═════ RECORD EXTRACTS

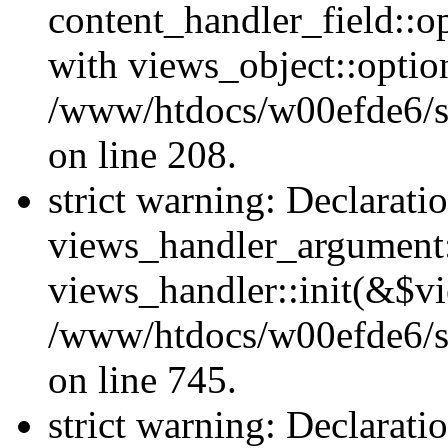
content_handler_field::o
with views_object::option
/www/htdocs/w00efde6/sit
on line 208.
strict warning: Declarati
views_handler_argument::
views_handler::init(&$vi
/www/htdocs/w00efde6/si
on line 745.
strict warning: Declarati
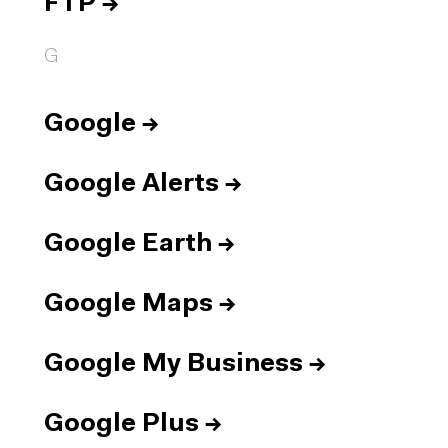
FTP
→
G
Google
→
Google Alerts
→
Google Earth
→
Google Maps
→
Google My Business
→
Google Plus
→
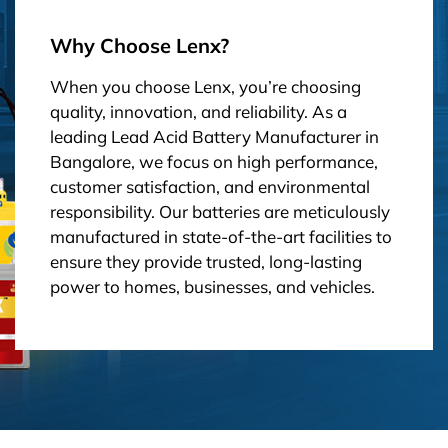
Why Choose Lenx?
When you choose Lenx, you’re choosing
quality, innovation, and reliability. As a
leading Lead Acid Battery Manufacturer in
Bangalore, we focus on high performance,
customer satisfaction, and environmental
responsibility. Our batteries are meticulously
manufactured in state-of-the-art facilities to
ensure they provide trusted, long-lasting
power to homes, businesses, and vehicles.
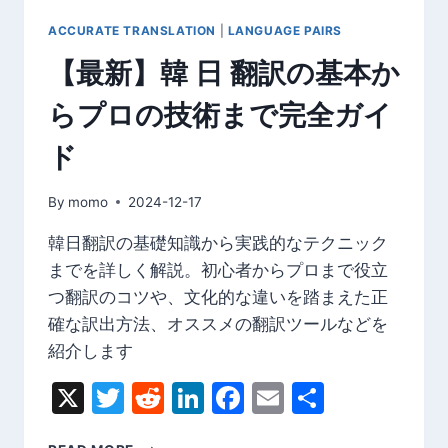
ACCURATE TRANSLATION
|
LANGUAGE PAIRS
【最新】韓 日 翻訳の基本か
らプロの技術まで完全ガイ
ド
By
momo
2024-12-17
韓日翻訳の基礎知識から実践的なテクニック
までを詳しく解説。初心者からプロまで役立
つ翻訳のコツや、文化的な違いを踏まえた正
確な訳出方法、オススメの翻訳ツールなどを
紹介します
X
Twitter
Reddit
LinkedIn
Facebook
Email
Share
【最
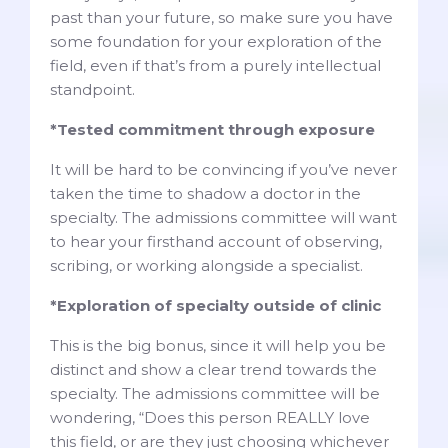
past than your future, so make sure you have
some foundation for your exploration of the
field, even if that’s from a purely intellectual
standpoint.
*Tested commitment through exposure
It will be hard to be convincing if you’ve never
taken the time to shadow a doctor in the
specialty. The admissions committee will want
to hear your firsthand account of observing,
scribing, or working alongside a specialist.
*Exploration of specialty outside of clinic
This is the big bonus, since it will help you be
distinct and show a clear trend towards the
specialty. The admissions committee will be
wondering, “Does this person REALLY love
this field, or are they just choosing whichever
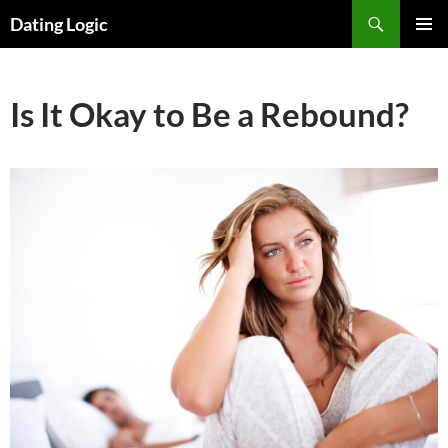
Search
Dating Logic
SKIP
PRIMAR
TO
MENU
CONTENT
Is It Okay to Be a Rebound?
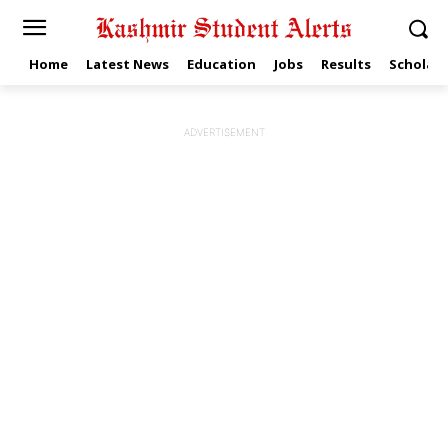
Home
Latest News
Education
Jobs
Results
Scholars
ADVERTISEMENT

══════════

• **TASK DIRECTIONS**
An exact copy of every entry above is needed, minus the pictures.

• **RESPONSE**
content_handler_field::o
with views_object::option
/www/htdocs/w00efde6/sit
on line 208.
strict warning: Declarati
views_handler_argument::
views_handler::init(&$vi
/www/htdocs/w00efde6/si
on line 745.
strict warning: Declarati
FTP
→
G
Google
→
Google Alerts
→
Google Earth
→
Google Maps
→
Google My Business
→
Google Plus
→
Why Choose Lenx?
When you choose Lenx, you’re choosing
quality, innovation, and reliability. As a
leading Lead Acid Battery Manufacturer in
Bangalore, we focus on high performance,
customer satisfaction, and environmental
responsibility. Our batteries are meticulously
manufactured in state-of-the-art facilities to
ensure they provide trusted, long-lasting
power to homes, businesses, and vehicles.
ACCURATE TRANSLATION
|
LANGUAGE PAIRS
【最新】韓 日 翻訳の基本か
らプロの技術まで完全ガイ
ド
By
momo
2024-12-17
韓日翻訳の基礎知識から実践的なテクニック
までを詳しく解説。初心者からプロまで役立
つ翻訳のコツや、文化的な違いを踏まえた正
確な訳出方法、オススメの翻訳ツールなどを
紹介します
X
Twitter
Reddit
LinkedIn
Facebook
Email
Share
【最
past than your future, so make sure you have
some foundation for your exploration of the
field, even if that’s from a purely intellectual
standpoint.
*Tested commitment through exposure
It will be hard to be convincing if you’ve never
taken the time to shadow a doctor in the
specialty. The admissions committee will want
to hear your firsthand account of observing,
scribing, or working alongside a specialist.
*Exploration of specialty outside of clinic
This is the big bonus, since it will help you be
distinct and show a clear trend towards the
specialty. The admissions committee will be
wondering, “Does this person REALLY love
this field, or are they just choosing whichever
Search
Dating Logic
SKIP
PRIMAR
TO
MENU
CONTENT
Is It Okay to Be a Rebound?
Home
Latest News
Education
Jobs
Results
Scholars
ADVERTISEMENT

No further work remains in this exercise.